▶ RECORDS TO PROCESS:
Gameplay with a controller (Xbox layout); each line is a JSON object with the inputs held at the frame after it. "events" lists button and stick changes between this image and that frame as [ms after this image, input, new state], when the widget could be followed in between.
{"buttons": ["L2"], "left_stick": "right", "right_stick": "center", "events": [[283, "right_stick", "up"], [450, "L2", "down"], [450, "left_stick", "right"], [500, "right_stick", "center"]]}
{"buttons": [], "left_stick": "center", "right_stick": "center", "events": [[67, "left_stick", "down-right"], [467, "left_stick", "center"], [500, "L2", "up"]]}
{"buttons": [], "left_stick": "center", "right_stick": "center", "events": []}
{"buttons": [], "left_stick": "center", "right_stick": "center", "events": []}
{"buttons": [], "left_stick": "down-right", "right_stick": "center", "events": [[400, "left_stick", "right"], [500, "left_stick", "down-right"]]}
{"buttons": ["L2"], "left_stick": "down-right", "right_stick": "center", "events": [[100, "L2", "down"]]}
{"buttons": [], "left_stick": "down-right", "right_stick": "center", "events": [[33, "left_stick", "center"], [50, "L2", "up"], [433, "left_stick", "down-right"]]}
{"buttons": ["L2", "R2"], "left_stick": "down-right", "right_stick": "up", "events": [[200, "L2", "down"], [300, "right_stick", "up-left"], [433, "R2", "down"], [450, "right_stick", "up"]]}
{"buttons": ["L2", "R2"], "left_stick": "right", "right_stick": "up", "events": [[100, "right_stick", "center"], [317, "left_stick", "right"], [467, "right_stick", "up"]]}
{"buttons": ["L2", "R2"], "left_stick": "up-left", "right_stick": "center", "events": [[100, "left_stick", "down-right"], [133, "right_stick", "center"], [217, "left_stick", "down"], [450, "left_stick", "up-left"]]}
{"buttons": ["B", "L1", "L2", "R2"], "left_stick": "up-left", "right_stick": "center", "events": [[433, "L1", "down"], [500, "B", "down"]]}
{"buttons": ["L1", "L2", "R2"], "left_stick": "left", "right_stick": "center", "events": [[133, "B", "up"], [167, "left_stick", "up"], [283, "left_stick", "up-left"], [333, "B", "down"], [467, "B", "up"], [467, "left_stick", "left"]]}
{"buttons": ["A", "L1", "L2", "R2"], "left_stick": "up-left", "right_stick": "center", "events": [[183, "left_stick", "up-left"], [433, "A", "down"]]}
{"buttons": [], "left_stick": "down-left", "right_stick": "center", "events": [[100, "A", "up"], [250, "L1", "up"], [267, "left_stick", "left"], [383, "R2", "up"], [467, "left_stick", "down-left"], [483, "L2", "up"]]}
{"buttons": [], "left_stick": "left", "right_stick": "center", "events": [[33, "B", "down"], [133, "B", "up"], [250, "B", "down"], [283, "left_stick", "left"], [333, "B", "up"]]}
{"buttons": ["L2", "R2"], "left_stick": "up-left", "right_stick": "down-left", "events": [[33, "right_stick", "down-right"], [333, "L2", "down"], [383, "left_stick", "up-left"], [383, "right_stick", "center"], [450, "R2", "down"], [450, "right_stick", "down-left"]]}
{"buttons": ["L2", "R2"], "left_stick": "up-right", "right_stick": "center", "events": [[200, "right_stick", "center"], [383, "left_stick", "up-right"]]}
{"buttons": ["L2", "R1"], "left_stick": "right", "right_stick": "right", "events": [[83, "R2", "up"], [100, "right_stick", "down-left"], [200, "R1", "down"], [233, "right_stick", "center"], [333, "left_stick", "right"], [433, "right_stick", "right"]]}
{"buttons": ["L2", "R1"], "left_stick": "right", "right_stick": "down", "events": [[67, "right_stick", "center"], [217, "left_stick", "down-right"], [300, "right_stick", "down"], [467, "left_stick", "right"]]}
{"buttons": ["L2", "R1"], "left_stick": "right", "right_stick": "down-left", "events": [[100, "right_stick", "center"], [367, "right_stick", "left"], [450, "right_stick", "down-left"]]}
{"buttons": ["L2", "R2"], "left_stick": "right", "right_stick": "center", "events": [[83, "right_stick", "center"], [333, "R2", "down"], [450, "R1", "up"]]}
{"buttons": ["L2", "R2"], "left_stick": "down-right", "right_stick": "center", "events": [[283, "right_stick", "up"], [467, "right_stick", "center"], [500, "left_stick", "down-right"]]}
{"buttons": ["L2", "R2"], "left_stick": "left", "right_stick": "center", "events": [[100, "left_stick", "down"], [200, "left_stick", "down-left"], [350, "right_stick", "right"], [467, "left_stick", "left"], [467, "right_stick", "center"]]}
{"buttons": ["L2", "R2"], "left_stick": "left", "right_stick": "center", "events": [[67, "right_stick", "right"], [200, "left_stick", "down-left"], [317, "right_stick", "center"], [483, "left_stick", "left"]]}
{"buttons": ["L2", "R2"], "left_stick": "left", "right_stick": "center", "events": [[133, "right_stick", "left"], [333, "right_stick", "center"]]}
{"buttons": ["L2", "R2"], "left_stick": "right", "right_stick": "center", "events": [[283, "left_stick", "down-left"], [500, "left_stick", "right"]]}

▶ ASSIGNED TASK: Given the listing above, print all of it word for word.

▶ PROBLEM SOLUTION:
Gameplay with a controller (Xbox layout); each line is a JSON object with the inputs held at the frame after it. "events" lists button and stick changes between this image and that frame as [ms after this image, input, new state], when the widget could be followed in between.
{"buttons": ["L2"], "left_stick": "right", "right_stick": "center", "events": [[283, "right_stick", "up"], [450, "L2", "down"], [450, "left_stick", "right"], [500, "right_stick", "center"]]}
{"buttons": [], "left_stick": "center", "right_stick": "center", "events": [[67, "left_stick", "down-right"], [467, "left_stick", "center"], [500, "L2", "up"]]}
{"buttons": [], "left_stick": "center", "right_stick": "center", "events": []}
{"buttons": [], "left_stick": "center", "right_stick": "center", "events": []}
{"buttons": [], "left_stick": "down-right", "right_stick": "center", "events": [[400, "left_stick", "right"], [500, "left_stick", "down-right"]]}
{"buttons": ["L2"], "left_stick": "down-right", "right_stick": "center", "events": [[100, "L2", "down"]]}
{"buttons": [], "left_stick": "down-right", "right_stick": "center", "events": [[33, "left_stick", "center"], [50, "L2", "up"], [433, "left_stick", "down-right"]]}
{"buttons": ["L2", "R2"], "left_stick": "down-right", "right_stick": "up", "events": [[200, "L2", "down"], [300, "right_stick", "up-left"], [433, "R2", "down"], [450, "right_stick", "up"]]}
{"buttons": ["L2", "R2"], "left_stick": "right", "right_stick": "up", "events": [[100, "right_stick", "center"], [317, "left_stick", "right"], [467, "right_stick", "up"]]}
{"buttons": ["L2", "R2"], "left_stick": "up-left", "right_stick": "center", "events": [[100, "left_stick", "down-right"], [133, "right_stick", "center"], [217, "left_stick", "down"], [450, "left_stick", "up-left"]]}
{"buttons": ["B", "L1", "L2", "R2"], "left_stick": "up-left", "right_stick": "center", "events": [[433, "L1", "down"], [500, "B", "down"]]}
{"buttons": ["L1", "L2", "R2"], "left_stick": "left", "right_stick": "center", "events": [[133, "B", "up"], [167, "left_stick", "up"], [283, "left_stick", "up-left"], [333, "B", "down"], [467, "B", "up"], [467, "left_stick", "left"]]}
{"buttons": ["A", "L1", "L2", "R2"], "left_stick": "up-left", "right_stick": "center", "events": [[183, "left_stick", "up-left"], [433, "A", "down"]]}
{"buttons": [], "left_stick": "down-left", "right_stick": "center", "events": [[100, "A", "up"], [250, "L1", "up"], [267, "left_stick", "left"], [383, "R2", "up"], [467, "left_stick", "down-left"], [483, "L2", "up"]]}
{"buttons": [], "left_stick": "left", "right_stick": "center", "events": [[33, "B", "down"], [133, "B", "up"], [250, "B", "down"], [283, "left_stick", "left"], [333, "B", "up"]]}
{"buttons": ["L2", "R2"], "left_stick": "up-left", "right_stick": "down-left", "events": [[33, "right_stick", "down-right"], [333, "L2", "down"], [383, "left_stick", "up-left"], [383, "right_stick", "center"], [450, "R2", "down"], [450, "right_stick", "down-left"]]}
{"buttons": ["L2", "R2"], "left_stick": "up-right", "right_stick": "center", "events": [[200, "right_stick", "center"], [383, "left_stick", "up-right"]]}
{"buttons": ["L2", "R1"], "left_stick": "right", "right_stick": "right", "events": [[83, "R2", "up"], [100, "right_stick", "down-left"], [200, "R1", "down"], [233, "right_stick", "center"], [333, "left_stick", "right"], [433, "right_stick", "right"]]}
{"buttons": ["L2", "R1"], "left_stick": "right", "right_stick": "down", "events": [[67, "right_stick", "center"], [217, "left_stick", "down-right"], [300, "right_stick", "down"], [467, "left_stick", "right"]]}
{"buttons": ["L2", "R1"], "left_stick": "right", "right_stick": "down-left", "events": [[100, "right_stick", "center"], [367, "right_stick", "left"], [450, "right_stick", "down-left"]]}
{"buttons": ["L2", "R2"], "left_stick": "right", "right_stick": "center", "events": [[83, "right_stick", "center"], [333, "R2", "down"], [450, "R1", "up"]]}
{"buttons": ["L2", "R2"], "left_stick": "down-right", "right_stick": "center", "events": [[283, "right_stick", "up"], [467, "right_stick", "center"], [500, "left_stick", "down-right"]]}
{"buttons": ["L2", "R2"], "left_stick": "left", "right_stick": "center", "events": [[100, "left_stick", "down"], [200, "left_stick", "down-left"], [350, "right_stick", "right"], [467, "left_stick", "left"], [467, "right_stick", "center"]]}
{"buttons": ["L2", "R2"], "left_stick": "left", "right_stick": "center", "events": [[67, "right_stick", "right"], [200, "left_stick", "down-left"], [317, "right_stick", "center"], [483, "left_stick", "left"]]}
{"buttons": ["L2", "R2"], "left_stick": "left", "right_stick": "center", "events": [[133, "right_stick", "left"], [333, "right_stick", "center"]]}
{"buttons": ["L2", "R2"], "left_stick": "right", "right_stick": "center", "events": [[283, "left_stick", "down-left"], [500, "left_stick", "right"]]}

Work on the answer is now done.